Microsoft Research see-through 3D display
Likewise, Microsoft’s see-through 3D display was pretty neat.

With the Special Projects group, Microsoft is probably trying to underscore the fact that it too is working on crazy moonshots like self-driving cars, space elevators, and teleportation. A source tells ZDNet’s Mary Jo Foley says that the “similarity [to Google X] is intentional.” I wouldn’t be surprised if the Special Projects group actually takes some existing Microsoft Research projects and subsumes them, so that Microsoft PR can give them a sexier, more secretive spin. I can just see it now:

Fade in on a glassy, white-walled room with ceilings and some walls covered in weird, organic-looking spikes

Microsoft PR person #1: What if we take your next-gen Kinect... and strap it to some kind of smart car, or head-mounted display?

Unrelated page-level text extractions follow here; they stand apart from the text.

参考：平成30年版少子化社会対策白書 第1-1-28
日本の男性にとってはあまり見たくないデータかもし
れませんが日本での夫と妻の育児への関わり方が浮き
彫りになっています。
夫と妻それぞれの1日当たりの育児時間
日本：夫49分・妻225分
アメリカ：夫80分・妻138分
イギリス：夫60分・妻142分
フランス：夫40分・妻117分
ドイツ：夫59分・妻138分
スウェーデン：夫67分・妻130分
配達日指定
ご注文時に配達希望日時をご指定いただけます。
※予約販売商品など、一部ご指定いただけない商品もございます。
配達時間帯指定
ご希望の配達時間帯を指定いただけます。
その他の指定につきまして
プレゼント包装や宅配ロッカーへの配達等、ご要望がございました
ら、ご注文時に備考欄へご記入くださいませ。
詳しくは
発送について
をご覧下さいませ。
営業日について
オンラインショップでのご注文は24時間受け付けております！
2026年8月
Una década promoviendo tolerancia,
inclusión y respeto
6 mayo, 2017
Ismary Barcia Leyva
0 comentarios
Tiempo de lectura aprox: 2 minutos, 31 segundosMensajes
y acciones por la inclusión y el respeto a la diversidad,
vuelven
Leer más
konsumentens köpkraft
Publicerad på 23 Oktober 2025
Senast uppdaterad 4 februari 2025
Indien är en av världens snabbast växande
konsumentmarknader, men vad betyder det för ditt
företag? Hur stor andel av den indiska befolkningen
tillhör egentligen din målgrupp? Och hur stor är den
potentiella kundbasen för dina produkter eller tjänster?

Microsoft PR person #2: And then we can use our universal translation technology and Cortana to make the car understand you, like in Knight Rider. And our head-mounted Microsoft Monocle could be controlled with myoelectric muscle gestures, rather than reaching up and swiping the side of the device.

Peter Lee: Genius! Those Google X suckers won't know what hit them!

The camera zooms in on Peter's crazy grin. Fade out.